Additionally, it creates the following files:

  • NETSTAT.COM and TASKKILL.COM, in the Windows system directory. This way, it does not allow users to run files with the same name and with EXE extension, which are files belonging to the system. That occurs because when the extension is not indicated, there is a hierarchy among the executable files, which follows this order: the files with COM extension go first, followed by EXE and BAT.
  • CSRSS.LNK in the StartUp directory.

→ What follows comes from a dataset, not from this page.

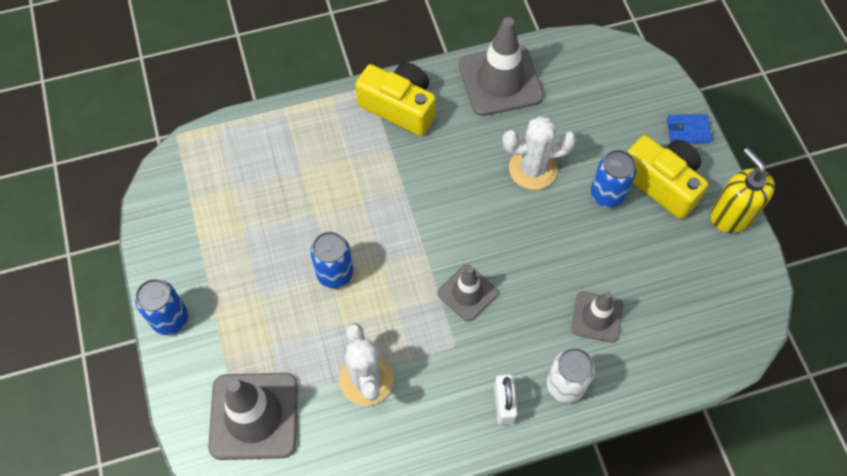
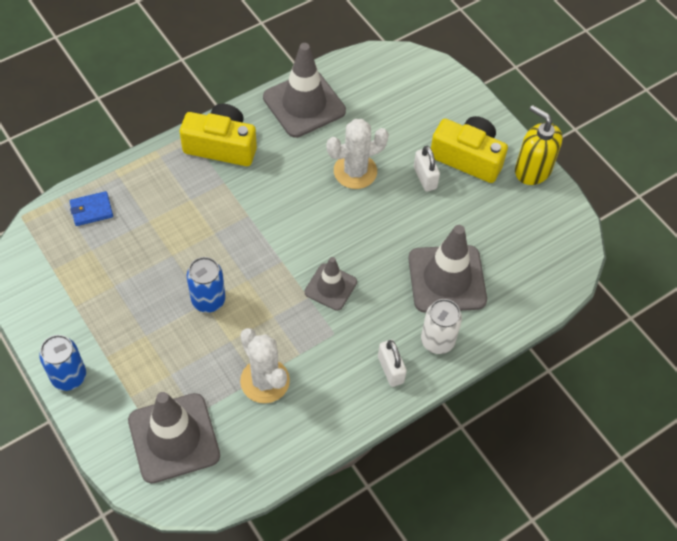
camera: 20 degrees left, 5 degrees down
(597, 317) = (447, 279): grey traffic cone -> grey traffic cone, size x1.73
(607, 195) = (425, 178): blue can -> white padlock
(688, 130) = (476, 110): blue wallet -> blue wallet (91, 210)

This way, it ensures that it is run whenever Windows is started.

 

tnegA.A modifies the HOSTS file, so that certain antivirus cannot be updated, as the corresponding web sites are redirected to the local IP address 127.0.0.1.

 

tnegA.A creates the following entries in the Windows Registry:

  • HKEY_CURRENT_USER\ Software\ Microsoft\ Windows NT\ CurrentVersion\ Windows
    run =     %sysdir%\%subfolder%\csrss.exe
    where %sysdir% is the Windows system directory and %subfolder% is a subfolder with a random name.
  • HKEY_LOCAL_MACHINE\ SOFTWARE\ Microsoft\ Windows\ CurrentVersion\ Run
    csrss
  • HKEY_CURRENT_USER\ Software\ Microsoft\ Windows\ CurrentVersion\ Run
    csrss
    By creating these entries, tnegA.A ensures that it is run whenever Windows is started.
  • HKEY_CURRENT_USER\ Software\ Microsoft\ Windows\ CurrentVersion\ Policies\ System
    DisableRegistryTools = 1
  • HKEY_CURRENT_USER\ Software\ Microsoft\ Windows\ CurrentVersion\ Policies\ System
    NoAdminPage = 1
  • HKEY_CURRENT_USER\ Software\Microsoft\ Internet Explorer\ PhishingFilter
    Enabled = 01, 00, 00, 00
    By creating this entry, tnegA.A disables the antiphishing filter of Internet Explorer 7.

 

tnegA.A modifies the following entries of the Windows Registry:

  • HKEY_CURRENT_USER\ Software\ Microsoft\ Windows\ CurrentVersion\ Explorer\ Advanced
    Hidden = 01, 00, 00, 00
    It changes this entry to:
    HKEY_CURRENT_USER\ Software\ Microsoft\ Windows\ CurrentVersion\ Explorer\ Advanced
    Hidden = 02, 00, 00, 00
  • HKEY_CURRENT_USER\ Software\ Microsoft\ Windows\ CurrentVersion\ Explorer\ Advanced
    ShowSuperHidden = 01, 00, 00, 00
    It changes this entry to:
    HKEY_CURRENT_USER\ Software\ Microsoft\ Windows\ CurrentVersion\ Explorer\ Advanced
    SowSuperHidden = 00, 00, 00, 00
  • HKEY_CURRENT_USER\ Software\ Microsoft\ Windows\ CurrentVersion\ Explorer\ Advanced
    SuperHidden = 01, 00, 00, 00
    It changes this entry to:
    HKEY_CURRENT_USER\ Software\ Microsoft\ Windows\ CurrentVersion\ Explorer\ Advanced
    SuperHidden = 00, 00, 00, 00
    By modifying these entries, tnegA.A ensures that it is run whenever Windows is started.
  • HKEY_CLASSES_ROOT\ regfile\ shell\ open\ command
    (Default) = regedit.exe "%1"
    It changes this entry to:
    HKEY_CLASSES_ROOT\ regfile\ shell\ open\ command
    (Default) = "%1"
    By modifying this entry, tnegA.A prevents users from accessing the Windows Registry Editor.

Means of transmission 

tnegA.A does not spread automatically using its own means. It needs an attacking user's intervention in order to reach the affected computer. The means of transmission used include, among others, floppy disks, CD-ROMs, email messages with attached files, Internet downloads, FTP, IRC channels, peer-to-peer (P2P) file sharing networks, etc.

Further Details  

tnegA.A is written in the programming language Visual Basic v5. This backdoor is 75,264 bytes in size and it is compressed with PecBundle.